The community members in Kawaala Zone II in Kampala, Uganda have filed a complaint to the World Bank’s Inspection Panel following attempts to evict them from their homes and farmland without adequate compensation. The eviction is aimed at paving way for the Lubigi drainage channel expansion.
The complaint comes alongside a new Covid-19 lockdown in Kampala, leaving residents even more vulnerable to the impacts of eviction.
The complaint demands a fair and comprehensive resettlement process, following events last December when excavators accompanied by armed guards began to evict residents, destroying homes and crops in the process. One day before that, the Kampala Capital City Authority (KCCA) had distributed eviction notices throughout the area, requiring residents to vacate their land within 28 days.
The complaint alleges that residents were not consulted or provided compensation before evictions began, despite their recognized Kibanja land holding rights.
The area is being cleared to make way for the planned Lubigi drainage channel, a project being constructed by the KCCA with support from the World Bank. The drainage channel is part of a broader road and infrastructure project, the Kampala Institutional and Infrastructure Development Project, which has been carried out in two phases.
This project first impacted Kawaala Zone II around 2014, when a channel diversion was constructed. The current planned expansion will widen that channel and require forced evictions across an area at least 70 meters wide and 2.5 km long.
The complaint alleges impacts from the 2014 channel diversion including increased flooding and a lack of safe walkways or bridges, which has led to at least one death. It also lists feared impacts from the planned expansion, including worsening flooding issues, loss of family grave sites, and loss of homes and farmland, the income from which is used to pay children’s school fees.
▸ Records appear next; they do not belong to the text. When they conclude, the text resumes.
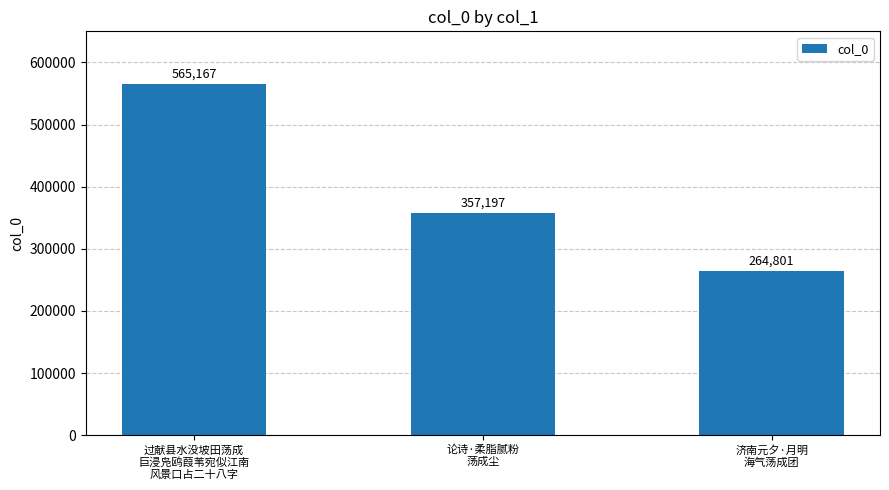

Count the values in the range 264801 to 565167.

3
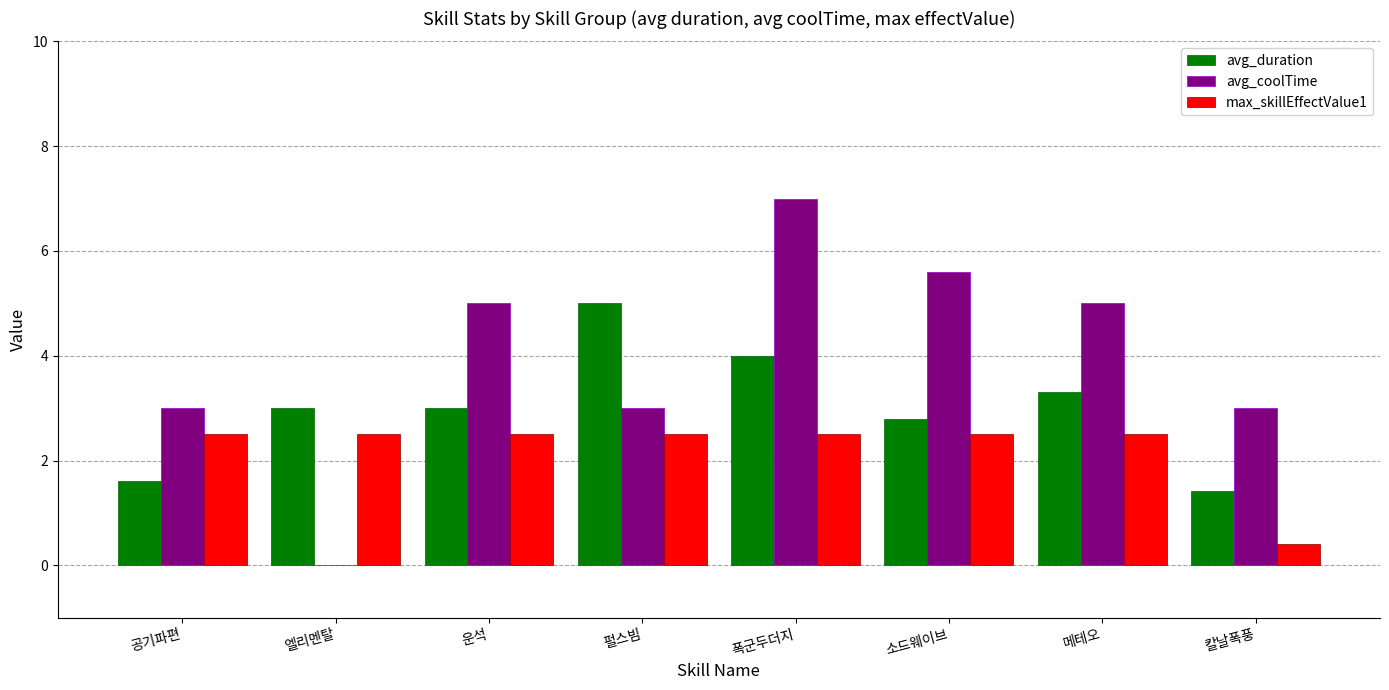

Reading right to left, what are all the values shown in this chart?

avg_duration: 칼날폭풍=1.4	메테오=3.3	소드웨이브=2.8	폭군두더지=4.0	펄스빔=5.0	운석=3.0	엘리멘탈=3.0	공기파편=1.6
avg_coolTime: 칼날폭풍=3.0	메테오=5.0	소드웨이브=5.6	폭군두더지=7.0	펄스빔=3.0	운석=5.0	엘리멘탈=0.0	공기파편=3.0
max_skillEffectValue1: 칼날폭풍=0.4	메테오=2.5	소드웨이브=2.5	폭군두더지=2.5	펄스빔=2.5	운석=2.5	엘리멘탈=2.5	공기파편=2.5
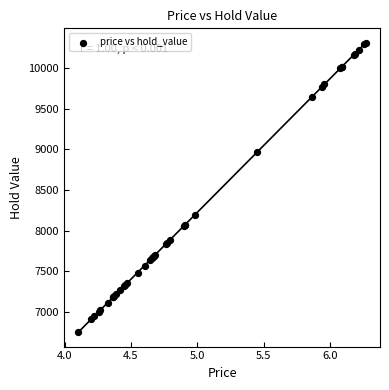

What Y value in the scatter plot is closest to 8531?

8196.9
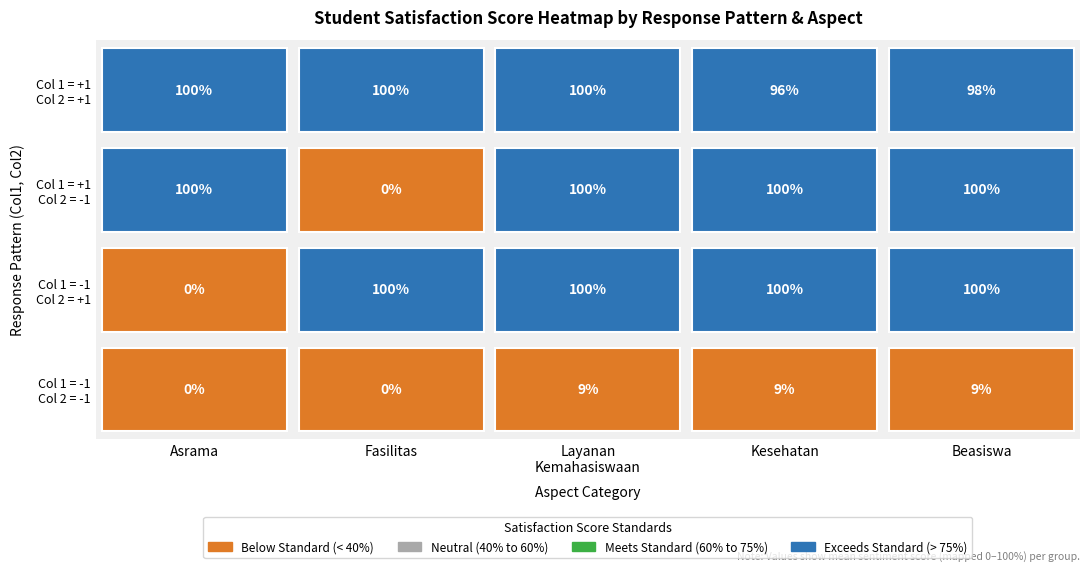

Which series has the widest spread of values?

Fasilitas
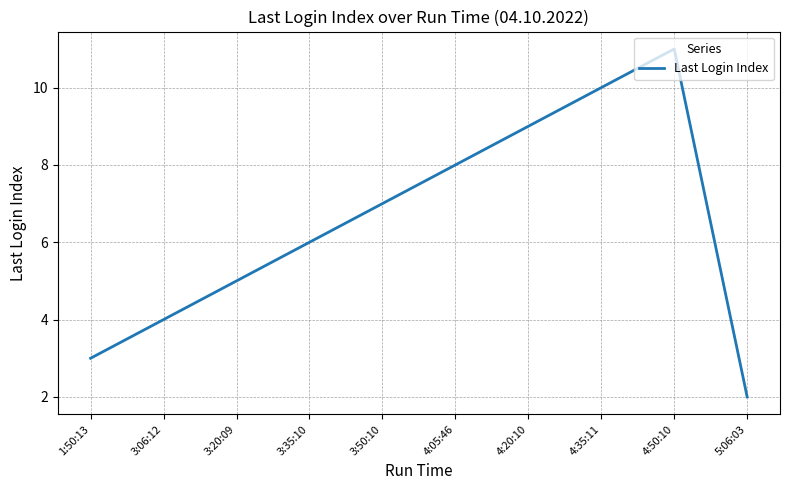

Reading right to left, what are all the values shown in this chart?

2	11	10	9	8	7	6	5	4	3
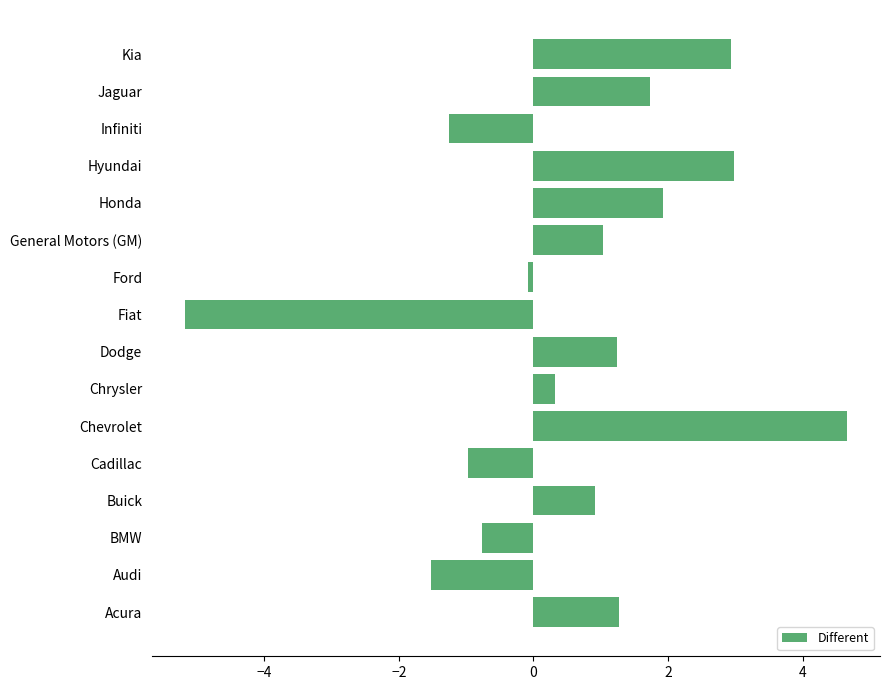

How many positive values are there?

10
Jeff Wokulira Ssebaggala, Country Director of Witness Radio said, “Since last December, KCCA has pushed residents through a rushed and problematic resettlement process, pressured them to sign documents in English that they do not understand and used threats and other coercive tactics to convince
them to relinquish their land rights. With the Covid-19 pandemic currently ravaging Uganda, residents are even more vulnerable to the impacts of forced displacement, yet the project and the forced displacement process have continued.”
Robi Chacha Mosenda of Accountability Counsel also explained, “Since the project is receiving funding from the World Bank, it is subject to the Bank’s commitments to provide fair compensation and resettlement assistance prior to evicting anyone for a project it finances. As these commitments have not been upheld,
Kawaala community members are turning to the World Bank’s independent accountability office, the Inspection Panel, to demand the right to resettle themselves with dignity.”
The complaint includes demands that the World Bank respect community members’ rights to meaningful consultation, compensation, and safe resettlement.